Mas quero me concentrar no Batman. Não propriamente no filme, de que me recordo quase tudo, o espanto em ver pela primeira o batsinal iluminando uma sala escura, mas na expectativa para o filme, os passos que dei antes de chegar lá. A rua, a caminhada, o modo como acompanhava sem reclamar ao pai e ele a mim, cada qual desempenhando muito bem seu papel.

Uma espera interminável, aquela. A mão suada grudada à dele, o conforto, porém, de saber-me a caminho do cinema, onde iria assistir ao Batman, que não era meu herói predileto porque nunca gostei de histórias em quadrinhos, mas era o Batman. E, como Batman, sempre exerceu fascínio numa criança. Um homem-morcego, mascarado obscuro cuja face é metade à mostra e metade velada. E estávamos perto, muito perto. Faltava uma ninharia para chegarmos. Apenas uns poucos trocados. Talvez mais uma visita. Se lhe pagassem na próxima casa ou na seguinte, a cota estaria completa e o dinheiro, suficiente. Eu não entendia bem o que o pai fazia, mas sabia que precisava ir de casa em casa a perguntar se tinham algo a lhe pagar. Os moradores eram seus devedores e o pai, um cobrador a puxar pela mão o filho, que por sua vez esperava ir ao cinema para ver o filme do Batman ao lado do pai, o primeiro de uma série de filmes que veriam juntos dali por diante, o pai sempre interessado nos de luta.

Era 1989, eu tinha nove anos, não oito nem dez, mas nove. Usava uma camisa preta com um morcego amarelo no meio. Eu era o Batman, andava a me esconder enquanto o pai cobrava o que lhe deviam, o pai mesmo desconfiava de que eu fosse o Batman, que o arrastava ao cinema para acompanhar a performance do filho ciente de que o filho era o personagem que dali a pouco estrearia na tela diante dos olhos deslumbrados.

E então chegou-se ao total, um valor razoável. O pai mergulhou o dinheiro no bolso e anotou o nome da mulher e o preço, disse que voltaria no mês seguinte para recolher a prestação e lhe entregou o cartão. Depois fizemos o caminho de volta até uma parada de ônibus e da parada ao centro, onde pagamos por dois bilhetes para sentar em poltronas diante do imenso retângulo onde, em poucos minutos, começariam a exibir aquele filme pelo qual eu havia esperado. O filme do Batman.

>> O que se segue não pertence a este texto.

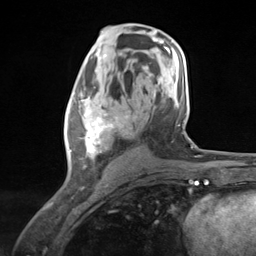
Breast MRI (dynamic contrast-enhanced), one axial slice. Position 71 of 124 along the scan axis. Cropped to one breast. Dynamic contrast-enhanced series, time point 2 of 7 at this slice position (early post-contrast). 3 T. TE 1.8 ms, TR 4.7 ms. 256 × 256 image matrix. Female patient.
Outlined on this slice (semi-automatically segmented with operator editing):
- enhancing-tissue mask used for the functional tumour volume (all voxels passing the contrast-enhancement thresholds inside the analysis volume; usually the tumour): bounding box (x1, y1, x2, y2) in pixels: (66, 90, 129, 168)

A primeira cena: uma nave, a música estrondosa, o símbolo, se é como me lembro, pois na minha cabeça tudo se passou assim e, de lá para cá, jamais revi o filme, nem sozinho ou acompanhado. Talvez por medo de o encontrar ali ao meu lado. Ao pai.

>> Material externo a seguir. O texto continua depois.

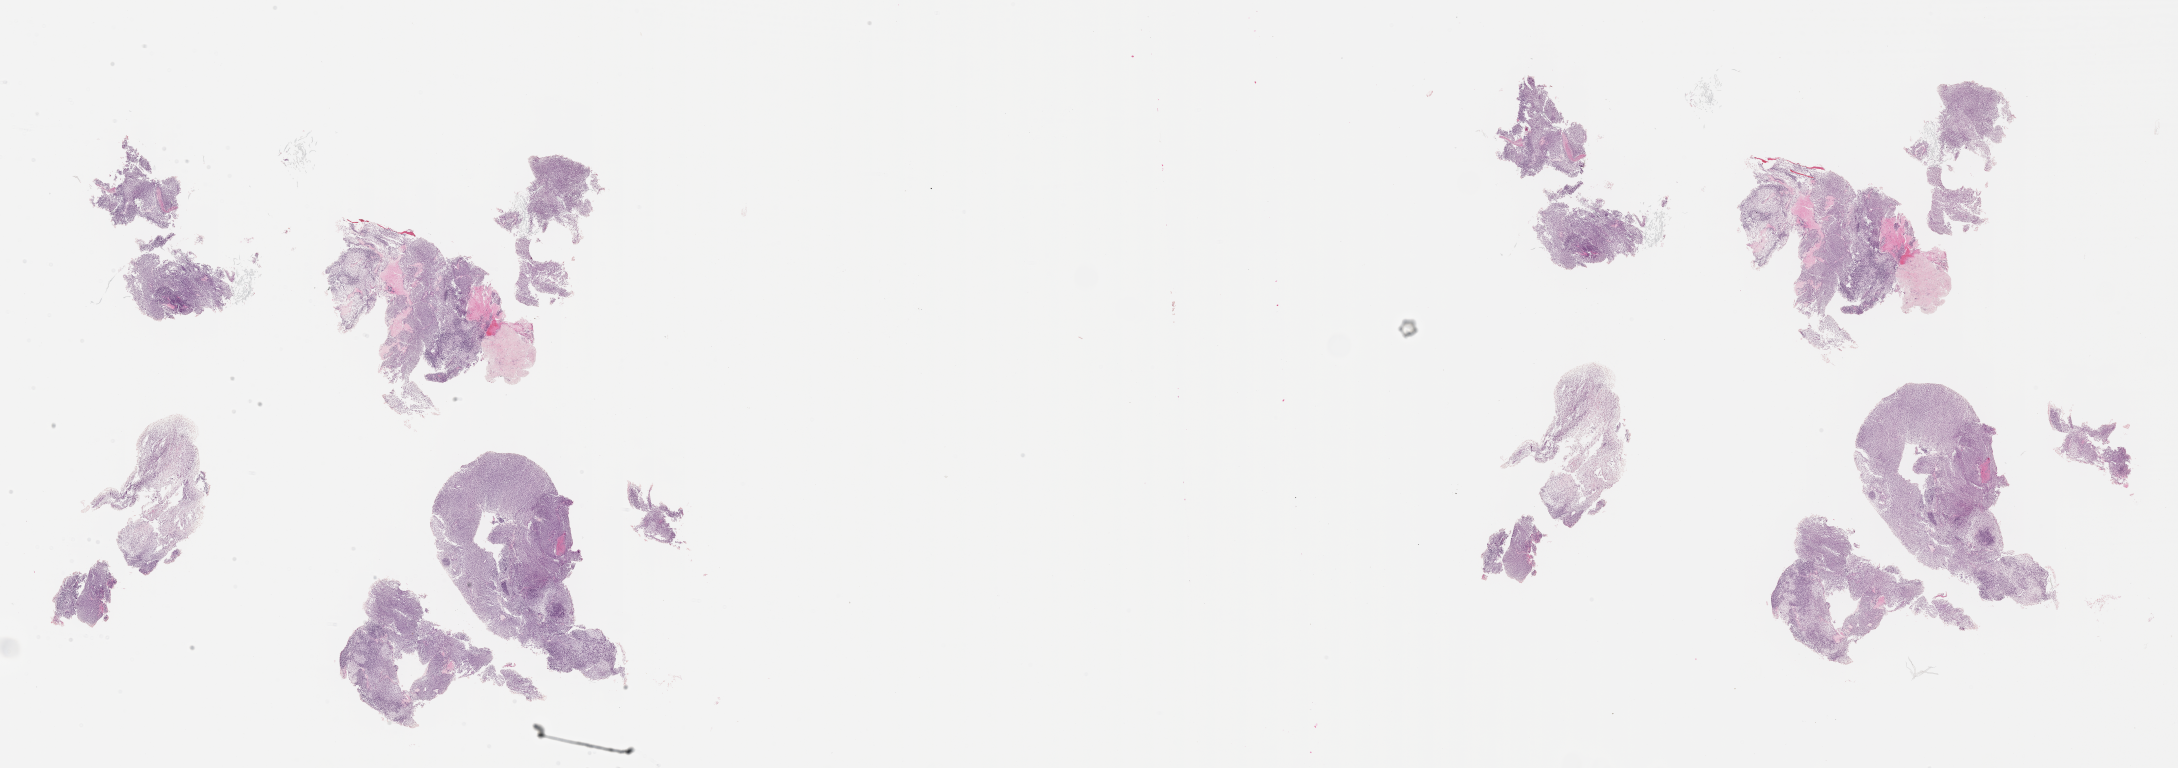
Digitized H&E-stained section of tumor tissue, whole scanned area (about 35.2 x 12.4 mm) shown as a low-resolution overview; FFPE section; sample anatomic site: neck-right. Female patient, age at diagnosis 8.4 years.
Stage (as recorded): 3. Diagnosis: rhabdomyosarcoma; histological classification: embryonal rhabdomyosarcoma. Metastatic status at presentation (as recorded): non-metastatic. Primary site (case record): infratemporal Fossa.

Agora tomado à minha mão e não eu à dele, agora ele a se deixar conduzir por mim, já muito velho e doente, o pai muito próximo de estar muito longe daquele dia. Mas, antes, me pede para vermos juntos ao primeiro filme que vimos nos cinemas. Eu lhe digo que sim, vamos ver. Falo ao telefone.

Apenas hoje me sento no sofá para repassar cena a cena o Batman.